PHILADELPHIA (February 5, 2020) –Roland L. Dunbrack Jr., PhD, director of the Molecular Modeling Facility at Fox Chase Cancer Center, published a study today in Nature Communications describing an expansion of his lab’s protein database. He believes the new data will help scientists access vast amounts of structural information that can be used to understand the properties of biological systems.
The researchers have added to the information available in their Protein Common Interface Database (ProtCID) to include data on the individual domain level, which greatly increases the number of large protein-protein clusters available in the database to researchers and scientists. Many proteins are composed of multiple, compact regions called domains, each of which may perform different functions.
“Proteins do most of the work in the human body … all the enzymes, all the structural proteins, they enable muscles to move, hormone signaling, help cells divide, copy DNA,” said Dunbrack. “They can only do that by interacting with other molecules: proteins with proteins, small molecules, and other DNA. Scientists need to know the structures of those interactions.”
An analogy for this mapping would be looking at the parts of a car, Dunbrack explained. A car could be taken apart and all of the parts listed and identified, but someone still needs to know how the parts fit together in order for the car to be put back together and for it to work.
In order to understand these interactions, it is often necessary to examine hundreds of structures of proteins available in the Protein Data Bank (PDB), a collaborative online effort involving a variety of institutions. However, this process can be difficult and time-consuming, Dunbrack said.
It is difficult for researchers—especially those who are not trained in structural bioinformatics—to access information on individual structures across all structures that are available on any one extensively studied protein or protein family, he added. In addition, the available annotations of the structures of protein assemblies in the PDB are estimated to be incorrect about 20 percent of the time, Dunbrack said.
“We wanted to come up with an approach that would help us fix the ones that were wrong and potentially generates new ideas,” he said.

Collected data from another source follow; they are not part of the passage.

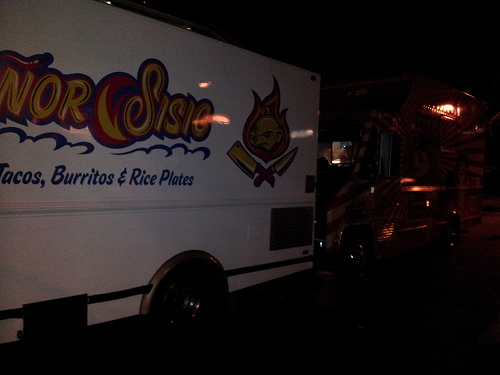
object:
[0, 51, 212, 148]
logo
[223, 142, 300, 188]
image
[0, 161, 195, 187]
blue letter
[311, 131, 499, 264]
image truck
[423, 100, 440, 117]
light reflection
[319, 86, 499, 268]
food truck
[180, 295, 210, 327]
rim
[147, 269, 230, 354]
wheel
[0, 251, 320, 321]
stripe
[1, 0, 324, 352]
bus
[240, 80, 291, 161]
fire symbol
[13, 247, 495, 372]
street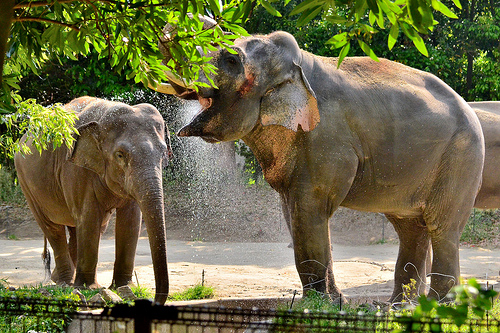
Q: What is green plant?
A: Tree.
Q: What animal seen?
A: Elephant.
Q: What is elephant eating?
A: Leaves.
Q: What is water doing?
A: Splashing.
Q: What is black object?
A: Fence.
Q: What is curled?
A: Trunk.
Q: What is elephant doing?
A: Walking.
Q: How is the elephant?
A: Dirty.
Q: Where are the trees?
A: In foreground.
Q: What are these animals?
A: Elephants.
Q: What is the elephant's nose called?
A: Trunk.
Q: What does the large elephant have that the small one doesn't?
A: Tusks.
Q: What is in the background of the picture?
A: Dense trees.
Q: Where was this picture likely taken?
A: Zoo.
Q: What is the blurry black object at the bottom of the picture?
A: Fence.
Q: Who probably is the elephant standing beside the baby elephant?
A: Mother elephant.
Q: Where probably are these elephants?
A: Zoo.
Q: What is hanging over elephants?
A: Branches.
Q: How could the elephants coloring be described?
A: Gray.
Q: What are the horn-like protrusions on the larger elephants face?
A: Tusks.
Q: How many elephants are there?
A: 2.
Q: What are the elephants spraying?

ProtCID contains comprehensive, PDB-wide structural information on the proteins and individual protein domains with other molecules, including four types of interactions: chain interfaces, protein family domain interfaces, domain-peptide interfaces, and domain-ligand/nucleic acids interactions.
It also provides complete annotations of the members of each cluster for protein-protein interactions at the chain and domain levels, and for interactions of domains with peptides, ligands, and nucleic acids.
One of the most important aspects of the ProtCID website is that researchers can download the coordinates of structures and multiple structures at once, Dunbrack said. “On some sites that analyze protein interactions, if you want to get 50 structures related to a specific search, you would have to hit the download button 50 times,” he said. “We allow that to happen with one click.”
The paper, “ProtCID: A Data Resource for Structural Information on Protein Interactions,” appears in Nature Communications. The research was supported by a National Institutes of Health grant R35 GM122517.